Another Tuesday arrived, and yet another reminder of the loss that began on a Tuesday. I didn’t get up and write like I had every other Tuesday since. Instead, I sat on the couch with my cup of coffee and began my day with a devotional from a friend I met at the HACWN conference last November. Each of her devotions begins with a Bible verse and ends with a prayer. The prayer that morning, authored by Judith Robl was this;
Help us to center our lives on you, not on ourselves. Let us not be so blinded by religious traditions that we segregate ourselves from the body of Christ. School us in discernment through your Holy Spirit.
In Jesus’ most precious name. Amen.
What did God want me to do? Was I supposed to be working on revision of the book my agent was pitching? The new book I feel led to write? More essays? Was I to take time off of writing and speaking and just grieve? How would I know? How could I discern which direction to take?
Then I checked my other e-mail, the one I use for writing. Before David died, I’d been working on an essay for an anthology of love stories. Of course, it was one of the first things I’d completed after his death, one way I could honor the memory of my beloved spouse. Not only did I learn this piece had been accepted, but the editor of the publishing company wrote me a personal message that she would like to see more of my writing on the subject. For once, the tears on Tuesday were joyful ones.

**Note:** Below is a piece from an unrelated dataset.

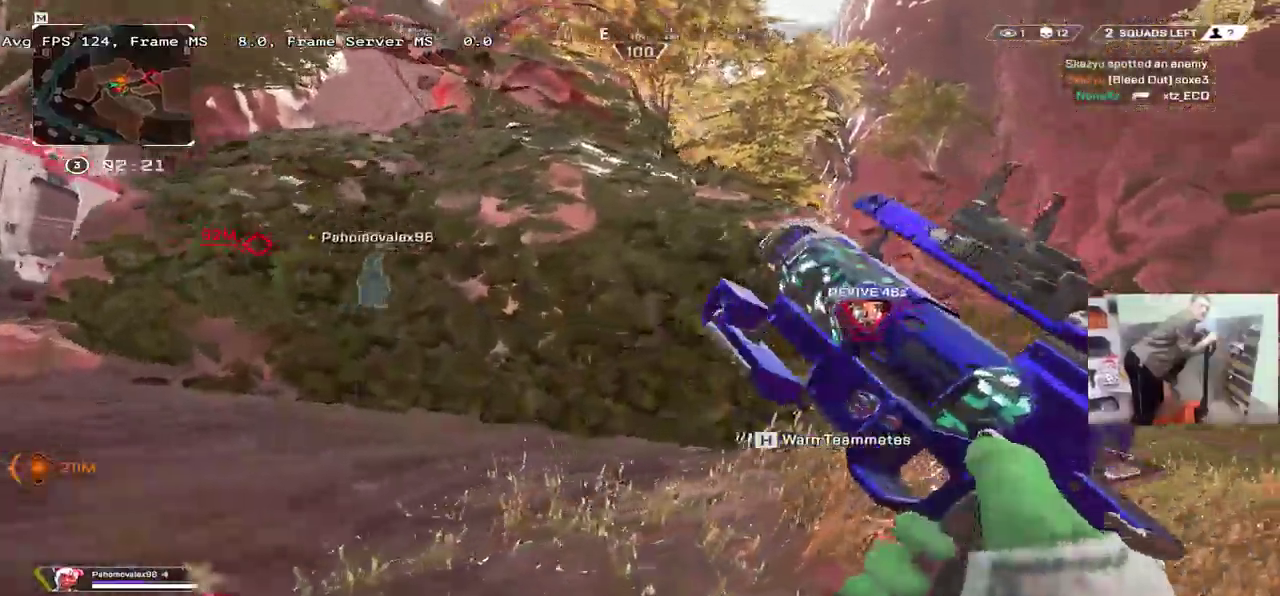
{"keys": ["e", "w"], "mouse": [], "events": [[117, "ctrl", "down"], [367, "mouse_right", "down"], [433, "mouse_right", "up"], [450, "ctrl", "up"]]}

Two other e-mails that morning were requests for me to speak on couponing. Later the same day, I was interviewed on the phone regarding possible television exposure on the subject of my non-fiction book.

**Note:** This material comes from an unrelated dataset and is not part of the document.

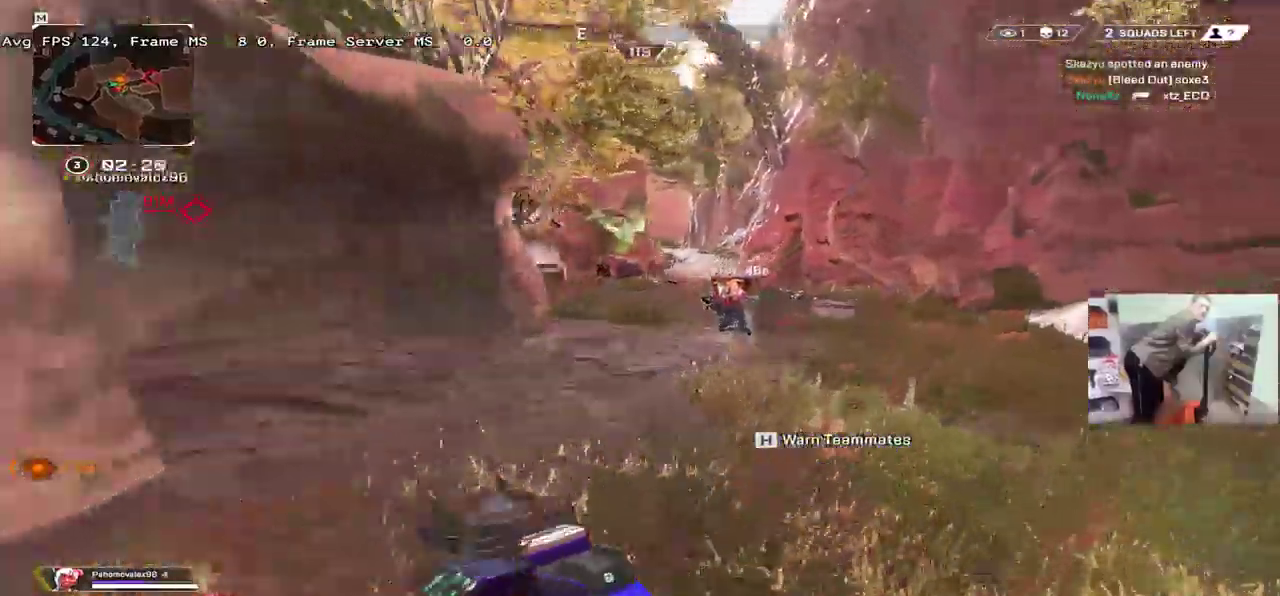
{"keys": ["w"], "mouse": [], "events": [[217, "e", "up"], [217, "shift", "down"], [317, "q", "down"], [317, "shift", "up"], [500, "q", "up"]]}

The next morning I pulled out those first two pages of what I’ve labeled “David’s story” in my files. It is, of course, more than David’s story; it will be a true love story of marriage, faith, grief and grace.
As much as I’d like to, I cannot rush through grief. Neither can I rush the writing of this story. It will come. I spent the rest of Wednesday, immersed in an imaginary world of drama, romance, beautiful costumes, and great plotlines. Thursday was more of the same. I went straight into the second season DVD when I completed the first. I didn’t stop watching until late last night. I did little else outside of viewing this extraordinary series, and my children definitely noticed. They alternately sighed and shook their heads, but they weren’t about to complain about something that at least brought some joy into their mother’s life. Dishes and laundry didn’t get done, and meals consisted mostly of boxed macaroni and cheese and salads. I didn’t watch every hour of the day, certainly. I attended a library book sale, met a friend for coffee, shuttled Abby to Vacation Bible School and back, and even managed to answer a few e-mails. But I didn’t write, not even a blog posting or journal entry. For three days I wasted time watching Downton Abbey until shortly before midnight last night, when once again, I found myself breathing a huge sigh of relief. It will be several weeks before Season Three of Downton Abbey temporarily pulls me away from work, my family, and grief again.

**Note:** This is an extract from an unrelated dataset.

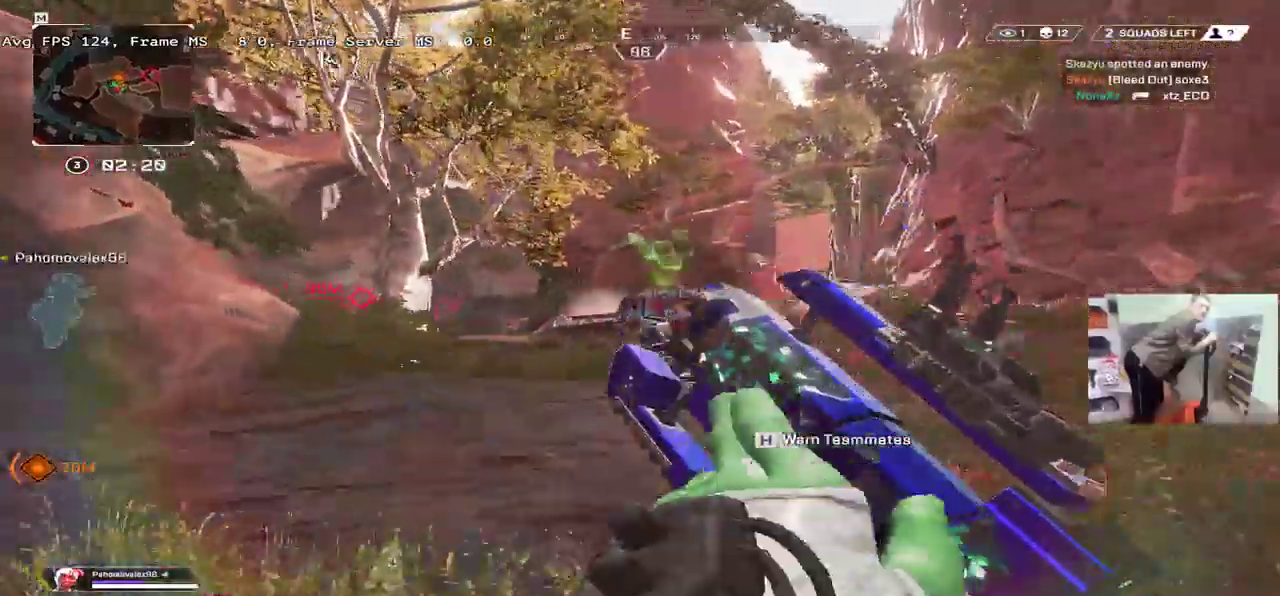
{"keys": ["q", "s"], "mouse": [], "events": [[33, "e", "down"], [150, "w", "up"], [167, "w", "down"], [200, "w", "up"], [233, "e", "up"], [233, "q", "down"], [350, "s", "down"]]}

And while my internal narrator now speaks with an intriguing accent, I have no urge to watch television anytime soon.
I got up this morning and immediately began writing. I submitted another essay. Whatever that brief period of fallow was, I evidently needed it. I’m writing again, but now aware of a need to rest my pen occasionally; read a book, watch some television, or even pound a steering wheel with my closed fists.